The man was still there, trying to smile, looking bewildered.

He put out his hands.

“I don’t think you understand — ”

“What?” she snapped.

The man gazed at her in surprise.

“We’re from Earth!”

“I haven’t time,” she said.

“I’ve a lot of cooking today and there’s cleaning and sewing and all. You evidently wish to see Mr. Ttt; he’s upstairs in his study.”

“Yes,” said the Earth Man confusedly, blinking.

“By all means, let us see Mr. Ttt.”

“He’s busy.”

She slammed the door again.

This time the knock on the door was most impertinently loud.

“See here!” cried the man when the door was thrust open again.

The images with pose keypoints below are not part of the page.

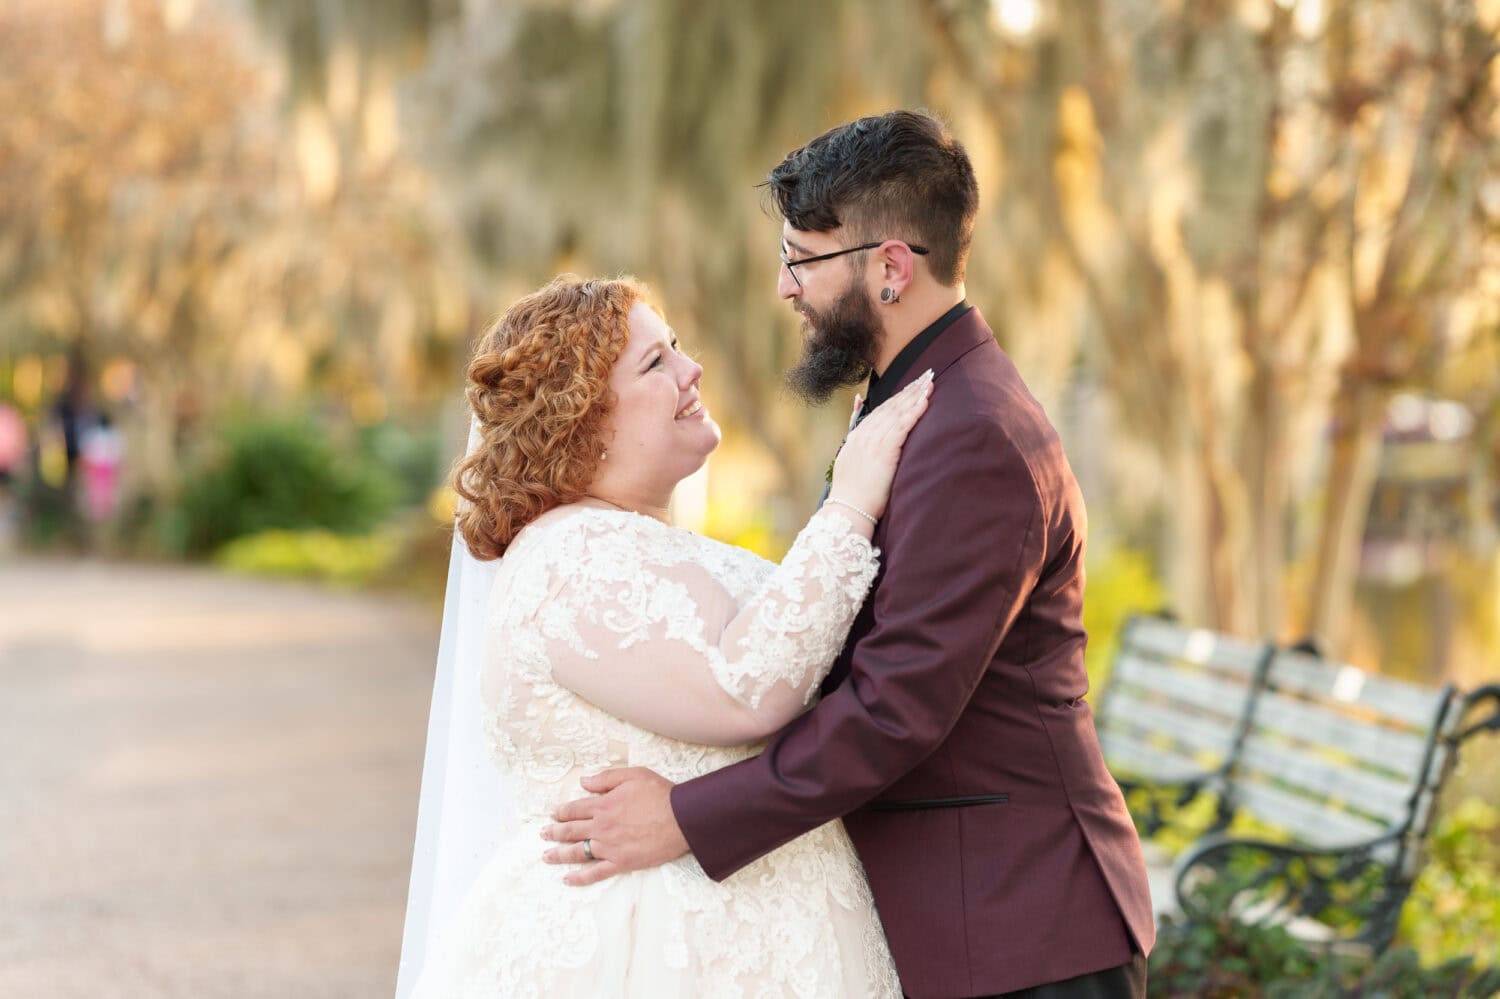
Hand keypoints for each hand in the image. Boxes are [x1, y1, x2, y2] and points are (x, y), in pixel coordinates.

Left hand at [540, 767, 688, 886]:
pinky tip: (567, 879)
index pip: (574, 809)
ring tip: (546, 856)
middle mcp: (601, 827)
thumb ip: (605, 778)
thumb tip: (583, 782)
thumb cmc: (660, 794)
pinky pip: (595, 873)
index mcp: (603, 805)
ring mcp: (609, 847)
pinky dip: (579, 877)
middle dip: (554, 832)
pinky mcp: (621, 863)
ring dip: (559, 854)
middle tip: (543, 834)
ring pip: (577, 852)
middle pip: (570, 831)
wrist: (681, 818)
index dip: (561, 812)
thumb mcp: (633, 775)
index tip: (552, 815)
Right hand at [829, 369, 933, 519]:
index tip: (914, 383)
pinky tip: (925, 401)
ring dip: (915, 395)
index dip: (899, 395)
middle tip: (928, 374)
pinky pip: (902, 426)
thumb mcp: (848, 456)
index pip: (881, 409)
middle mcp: (865, 434)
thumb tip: (857, 402)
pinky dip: (914, 412)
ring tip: (930, 382)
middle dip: (910, 388)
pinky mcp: (884, 451)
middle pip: (891, 405)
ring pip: (898, 412)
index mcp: (857, 436)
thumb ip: (854, 427)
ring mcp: (873, 442)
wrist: (848, 509)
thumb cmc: (852, 491)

He jumped in as if to surprise her.

“This is no way to treat visitors!”

“All over my clean floor!” she cried.

“Mud!

Get out!

If you come in my house, wash your boots first.”

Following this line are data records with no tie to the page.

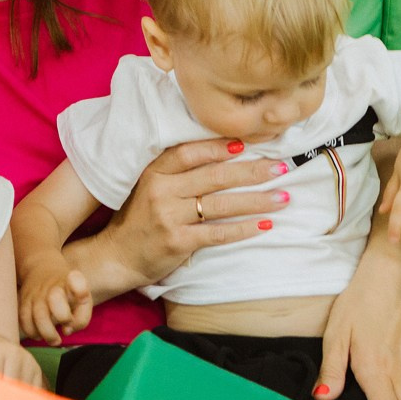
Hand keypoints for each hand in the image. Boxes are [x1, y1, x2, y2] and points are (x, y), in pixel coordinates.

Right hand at [19, 262, 92, 342]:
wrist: (42, 271)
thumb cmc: (68, 293)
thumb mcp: (82, 300)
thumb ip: (81, 318)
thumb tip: (66, 331)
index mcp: (72, 283)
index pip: (77, 281)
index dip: (80, 290)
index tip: (83, 298)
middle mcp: (53, 286)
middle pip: (55, 299)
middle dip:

The man looked in dismay at his muddy boots,

“This,” he said, “is no time for trivialities.

I think,” he said, “we should be celebrating.”

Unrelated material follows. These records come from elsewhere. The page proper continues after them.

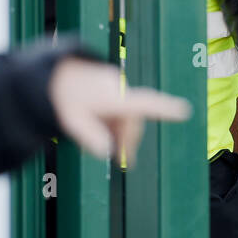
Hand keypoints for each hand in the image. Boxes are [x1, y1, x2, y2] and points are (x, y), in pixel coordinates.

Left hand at [48, 57, 191, 162]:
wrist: (53, 75)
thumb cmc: (64, 100)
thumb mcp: (71, 122)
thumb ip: (89, 137)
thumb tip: (108, 151)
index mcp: (113, 97)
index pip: (143, 103)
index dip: (165, 108)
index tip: (184, 111)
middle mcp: (121, 88)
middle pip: (134, 119)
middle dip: (129, 140)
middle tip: (122, 161)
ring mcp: (119, 86)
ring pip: (129, 114)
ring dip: (122, 132)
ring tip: (110, 146)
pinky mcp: (116, 86)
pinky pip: (123, 107)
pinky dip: (118, 121)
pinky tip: (106, 129)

He looked at her for a long time, as if looking might make her understand.

“If you’ve made my crystal buns fall in the oven,” she exclaimed, “I’ll hit you with a piece of wood!”

She peered into a little hot oven.

She came back, red, steamy-faced.

Her eyes were sharp yellow, her skin was soft brown, she was thin and quick as an insect. Her voice was metallic and sharp.

“Wait here.

I’ll see if I can let you have a moment with Mr. Ttt.

What was your business?”

The man swore luridly, as if she’d hit his hand with a hammer.

“Tell him we’re from Earth and it’s never been done before!”

“What hasn’t?”

She put her brown hand up.

“Never mind.

I’ll be back.”

The sound of her feet fluttered through the stone house.

Outside, the immense blue Martian sky was hot and still as a warm deep sea water.

The Martian desert lay broiling like a prehistoric mud pot, waves of heat rising and shimmering.

There was a small rocket ship reclining upon a hilltop nearby.

Large footprints came from the rocket to the door of this stone house.

Now there was a sound of quarreling voices upstairs.

The men within the door stared at one another, shifting on their boots, twiddling their fingers, and holding onto their hip belts.

A man’s voice shouted upstairs.

The woman’s voice replied.

After fifteen minutes the Earth men began walking in and out the kitchen door, with nothing to do.